The second part of the story, from chapters six to eight, has all the answers and twists the early chapters didn’t have. A lot of things happen, all at once, everything gets explained and not much is discussed. This makes the story very entertaining and intriguing, but there’s a sensation that it’s all too shallow. It’s not as if everything in what I call the first part is abandoned in what I call the second part and, in fact, some themes are expanded and are shown under a new light – but the answers trigger new puzzles that are never solved, all in the sake of resolution.

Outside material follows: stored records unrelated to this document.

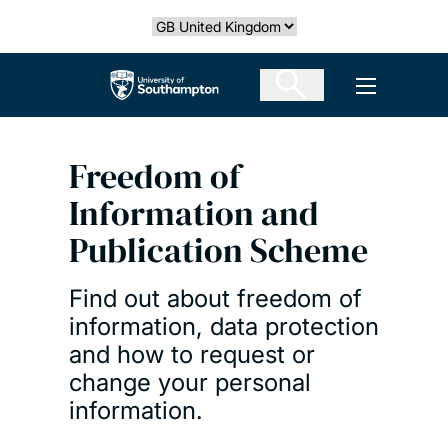
Skip
Select country
to
main
The University of Southampton
Open men
content
Freedom of
Information and
Publication Scheme
Find out about freedom of
information, data protection
and how to request or
change your personal
information.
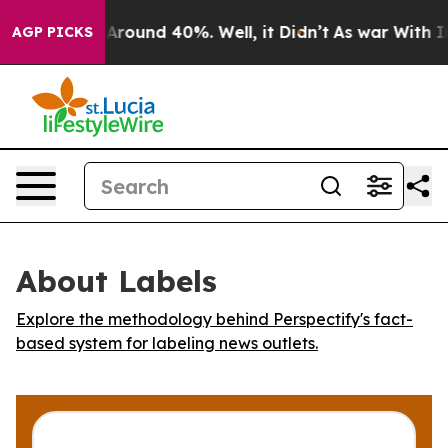
a Floor Around 40%. Well, it Didn’t
As war With Iran
AGP PICKS
About Labels
Explore the methodology behind Perspectify's fact-
based system for labeling news outlets.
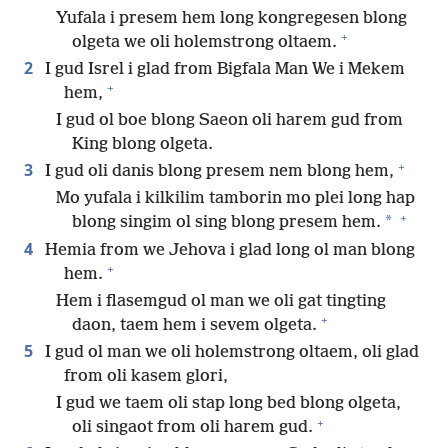
Yufala i presem hem long kongregesen blong
+
olgeta we oli holemstrong oltaem.
2
I gud Isrel i glad from Bigfala Man We i Mekem
+
hem,
I gud ol boe blong Saeon oli harem gud from
King blong olgeta.
+
3
I gud oli danis blong presem nem blong hem,
Mo yufala i kilkilim tamborin mo plei long hap
+
*
blong singim ol sing blong presem hem.
4
Hemia from we Jehova i glad long ol man blong
+
hem.
Hem i flasemgud ol man we oli gat tingting
+
daon, taem hem i sevem olgeta.
5
I gud ol man we oli holemstrong oltaem, oli glad
from oli kasem glori,
I gud we taem oli stap long bed blong olgeta,
+
oli singaot from oli harem gud.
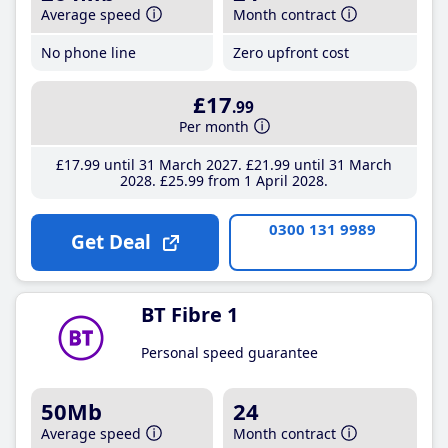
Average speed
Month contract
No phone line
Zero upfront cost
£17
.99
Per month
£17
.99
until 31 March 2027
£21
.99
until 31 March
2028
£25
.99
from 1 April 2028
0300 131 9989
Get Deal
BT Fibre 1
Personal speed guarantee
50Mb
24
Average speed
Month contract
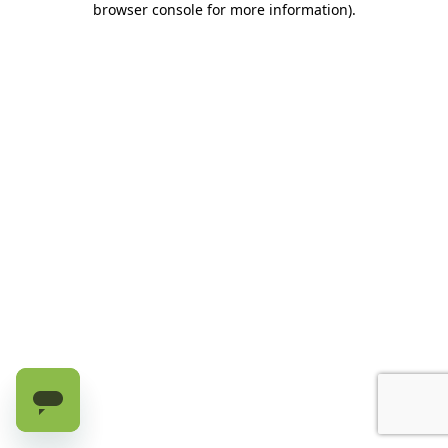
browser console for more information)
.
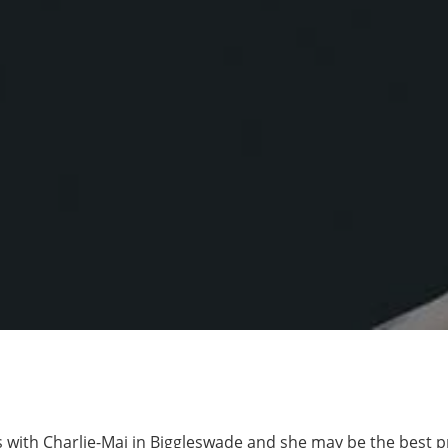
 with Charlie-Mai in Biggleswade and she may be the best 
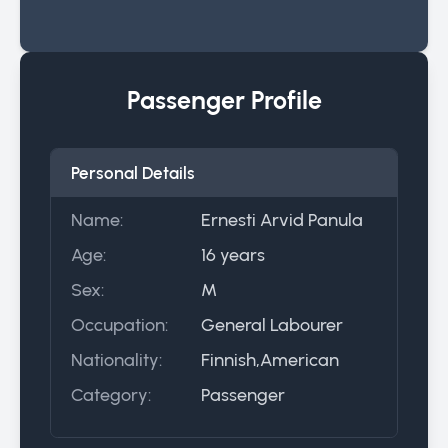
Passenger Profile
Personal Details
Name:
Ernesti Arvid Panula
Age:
16 years
Sex:
M
Occupation:
General Labourer
Nationality:
Finnish,American
Category:
Passenger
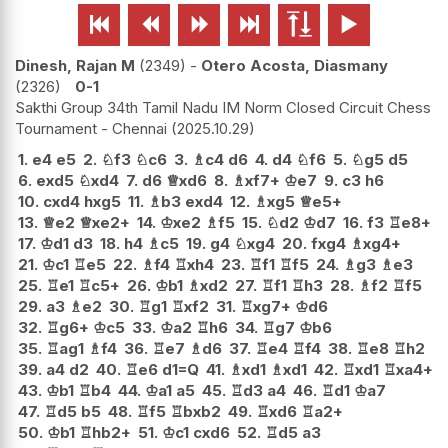






Dinesh, Rajan M
2349
-
Otero Acosta, Diasmany
2326
0-1
Sakthi Group 34th Tamil Nadu IM Norm Closed Circuit Chess
Tournament - Chennai
2025.10.29
1.
e4
e5
2.
♘
f3
♘
c6
3.
♗
c4
d6
4.
d4
♘
f6
5.
♘
g5
d5
6.
exd5
♘
xd4
7.
d6
♕
xd6
8.
♗
xf7+
♔
e7
9.
c3
h6
10.
cxd4
hxg5
11.
♗
b3
exd4
12.
♗
xg5
♕
e5+
13.
♕
e2
♕
xe2+
14.
♔
xe2
♗
f5
15.
♘
d2
♔
d7
16.
f3
♖
e8+
17.
♔
d1
d3
18.
h4
♗
c5
19.
g4
♘
xg4
20.
fxg4
♗
xg4+
21.
♔
c1
♖
e5
22.
♗
f4
♖
xh4
23.
♖
f1
♖
f5
24.
♗
g3
♗
e3
25.
♖
e1
♖
c5+
26.
♔
b1
♗
xd2
27.
♖
f1
♖
h3
28.
♗
f2
♖
f5
29.
a3
♗
e2
30.
♖
g1
♖
xf2
31.
♖
xg7+
♔
d6
32.
♖
g6+
♔
c5
33.
♔
a2
♖
h6
34.
♖
g7
♔
b6
35.
♖
ag1
♗
f4
36.
♖
e7
♗
d6
37.
♖
e4
♖
f4
38.
♖
e8
♖
h2
39.
a4
d2
40.
♖
e6
d1=Q
41.
♗
xd1
♗
xd1
42.
♖
xd1
♖
xa4+
43.
♔
b1
♖
b4
44.
♔
a1
a5
45.
♖
d3
a4
46.
♖
d1
♔
a7
47.
♖
d5
b5
48.
♖
f5
♖
bxb2
49.
♖
xd6
♖
a2+
50.
♔
b1
♖
hb2+
51.
♔
c1
cxd6
52.
♖
d5
a3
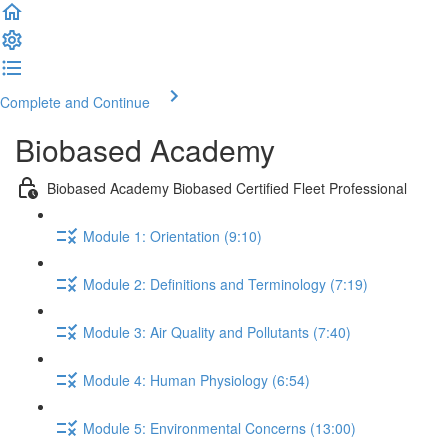
Complete and Continue
Biobased Academy
Biobased Academy Biobased Certified Fleet Professional
Module 1: Orientation (9:10)
Module 2: Definitions and Terminology (7:19)
Module 3: Air Quality and Pollutants (7:40)
Module 4: Human Physiology (6:54)
Module 5: Environmental Concerns (13:00)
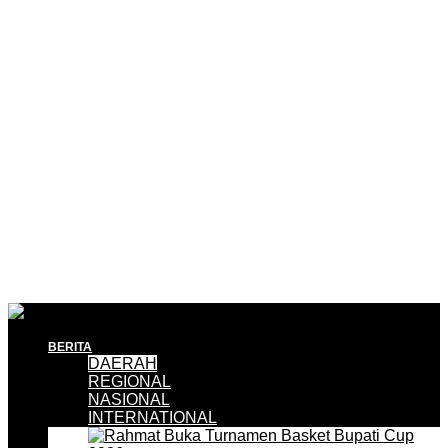
BERITA
DAERAH
REGIONAL
NASIONAL
INTERNATIONAL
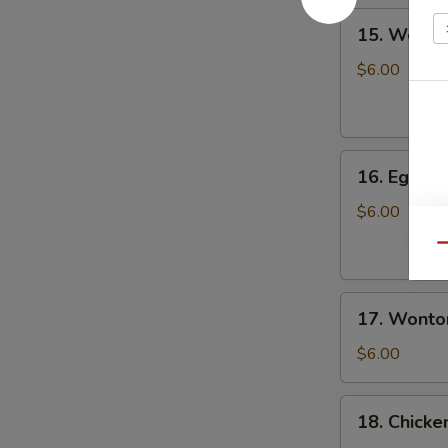
人）
15.
15. Wont
Wonton
Soup
$6.00
云
吞
汤
16.
16. Egg 
Egg
Drop
$6.00
Soup
Qu
蛋
花
17.
汤
17. Wont
Wonton
Egg
$6.00
Drop
Soup
18.
18. Chick
云
Chicken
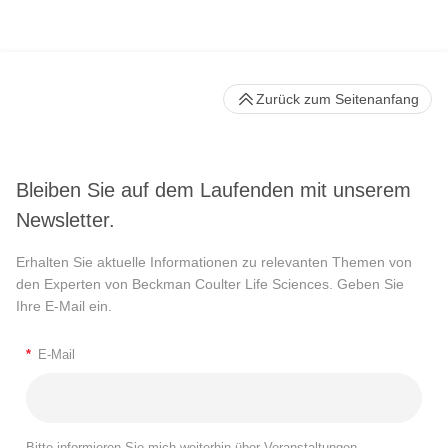
Zurück zum Seitenanfang
Bleiben Sie auf dem Laufenden mit unserem
Newsletter.
Erhalten Sie aktuelle Informationen zu relevanten Themen von
den Experten von Beckman Coulter Life Sciences. Geben Sie
Ihre E-Mail ein.
*
E-Mail
Bitte informieren Sie mich weiterhin über Veranstaltungen,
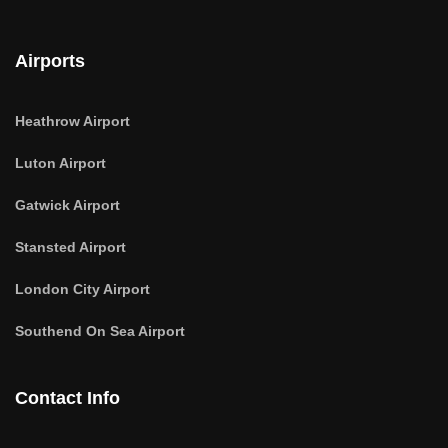
Airports
Heathrow Airport
Luton Airport
Gatwick Airport
Stansted Airport
London City Airport
Southend On Sea Airport
Contact Info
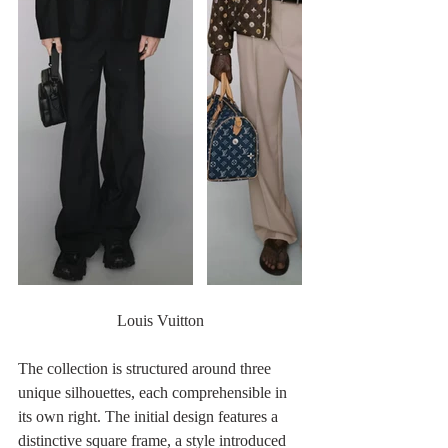
Louis Vuitton
The collection is structured around three 
unique silhouettes, each comprehensible in 
its own right. The initial design features a 
distinctive square frame, a style introduced 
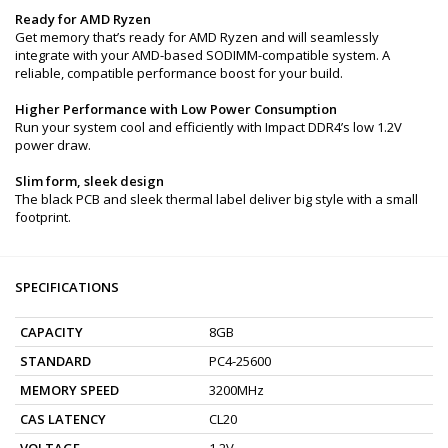
Ready for AMD Ryzen
Get memory that’s ready for AMD Ryzen and will seamlessly
integrate with your AMD-based SODIMM-compatible system. A
reliable, compatible performance boost for your build.
Higher Performance with Low Power Consumption
Run your system cool and efficiently with Impact DDR4’s low 1.2V
power draw.
Slim form, sleek design
The black PCB and sleek thermal label deliver big style with a small
footprint.
SPECIFICATIONS
CAPACITY
8GB
STANDARD
PC4-25600
MEMORY SPEED
3200MHz
CAS LATENCY
CL20
VOLTAGE
1.2V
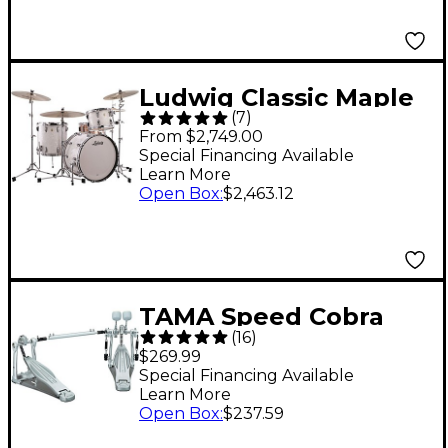
Ludwig Classic Maple
(
7
)
Fab 3-Piece Drum
From $2,749.00
Shell Pack - White
Special Financing Available
Learn More
Marine Pearl
Open Box
:
$2,463.12
TAMA Speed Cobra
(
16
)
HP310LW Double
$269.99
Pedal
Special Financing Available
Learn More
Open Box
:
$237.59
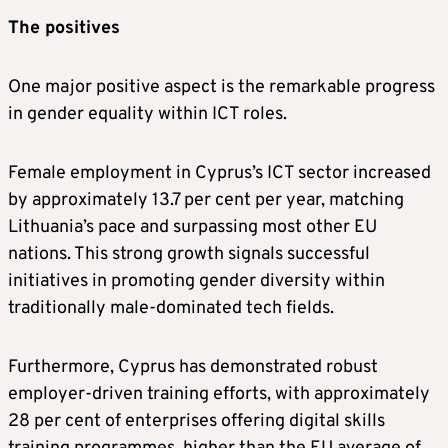
The positives
One major positive aspect is the remarkable progress
in gender equality within ICT roles.
Female employment in Cyprus’s ICT sector increased
by approximately 13.7 per cent per year, matching
Lithuania’s pace and surpassing most other EU
nations. This strong growth signals successful
initiatives in promoting gender diversity within
traditionally male-dominated tech fields.
Furthermore, Cyprus has demonstrated robust
employer-driven training efforts, with approximately
28 per cent of enterprises offering digital skills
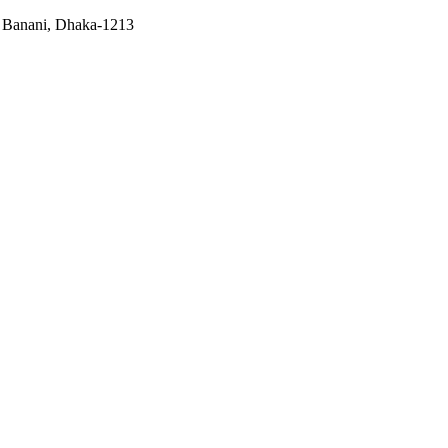
, Banani, Dhaka-1213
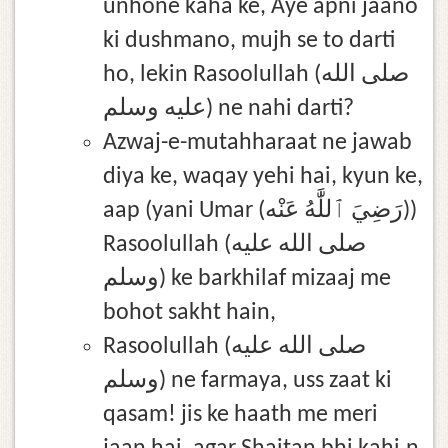
unhone kaha ke, Aye apni jaano
ki dushmano, mujh se to darti
ho, lekin Rasoolullah (صلى الله
عليه وسلم) ne nahi darti?
Azwaj-e-mutahharaat ne jawab
diya ke, waqay yehi hai, kyun ke,
aap (yani Umar (رَضِيَ ٱللَّٰهُ عَنْه))
Rasoolullah (صلى الله عليه
وسلم) ke barkhilaf mizaaj me
bohot sakht hain,
Rasoolullah (صلى الله عليه
وسلم) ne farmaya, uss zaat ki
qasam! jis ke haath me meri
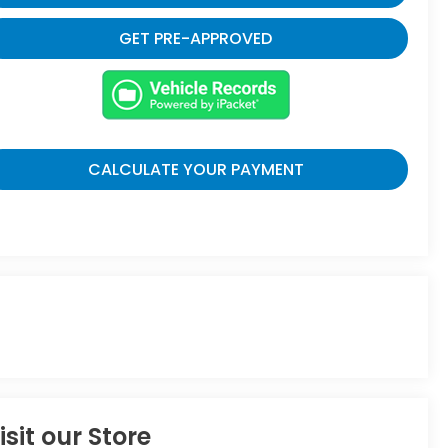
GET PRE-APPROVED
CALCULATE YOUR PAYMENT
isit our Store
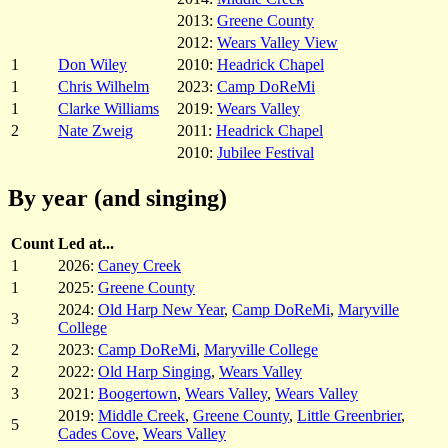
2013:
Greene County
2012:
Wears Valley View
1
Don Wiley
2010:
Headrick Chapel
1
Chris Wilhelm
2023:
Camp DoReMi
1
Clarke Williams
2019:
Wears Valley
2
Nate Zweig
2011:
Headrick Chapel
2010:
Jubilee Festival
By year (and singing)
Count
Led at...
1
2026:
Caney Creek
1
2025:
Greene County
2024:
Old Harp New Year
,
Camp DoReMi
,
Maryville
3
College
2
2023:
Camp DoReMi
,
Maryville College
2
2022:
Old Harp Singing
,
Wears Valley
3
2021:
Boogertown
,
Wears Valley
,
Wears Valley
2019:
Middle Creek
,
Greene County
,
Little Greenbrier
,
5
Cades Cove
,
Wears Valley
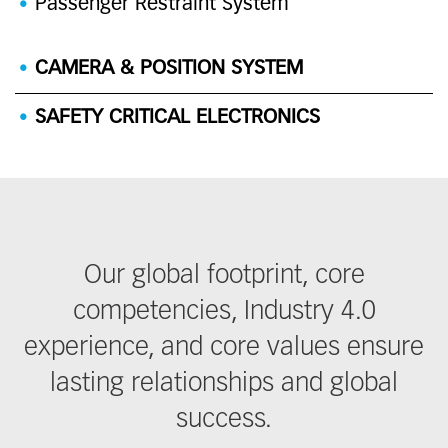
Passenger Restraint System
CAMERA & POSITION SYSTEM
SAFETY CRITICAL ELECTRONICS
Our global footprint, core
competencies, Industry 4.0
experience, and core values ensure
lasting relationships and global
success.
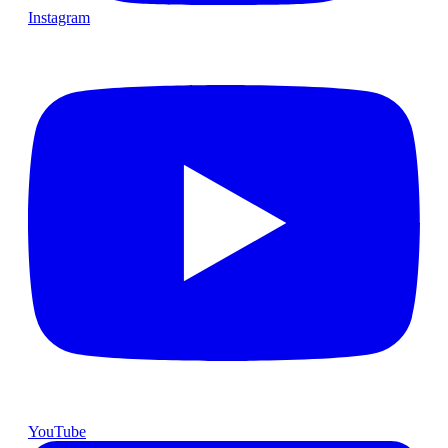
Instagram
YouTube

The faults in how Rei works within this system persist, as he gets and accepts everything much faster than we do. Worse, there are hints that the writer never trusted his own twists, so he keeps having other characters ask if Rei knew it all along, to which Rei replies that he did. Of course, this also has the intended effect to change focus from the structural aspect of the story to the emotional one, get you to focus on the characters and how everything affects them. And it somehow works – the characters will still be monoliths, but by then you’ll care for them and want them to be happy.
It’s a story from Key, through and through. It seems to want to be about something, touches on the surface of many themes and subjects, but the way the protagonist interacts with the world, more than the world itself, takes much from its potential. The sudden shift in gear in the story takes too long to happen, but, awkwardly, it feels as if there wasn’t enough time for you to truly bond with anyone, as interesting as the characters may be when thought about together. The lingering emotion you feel towards them as a result is a tiny fraction of what other Key visual novels do. You’ve seen the formula, but the essence seems to have been diluted this time around.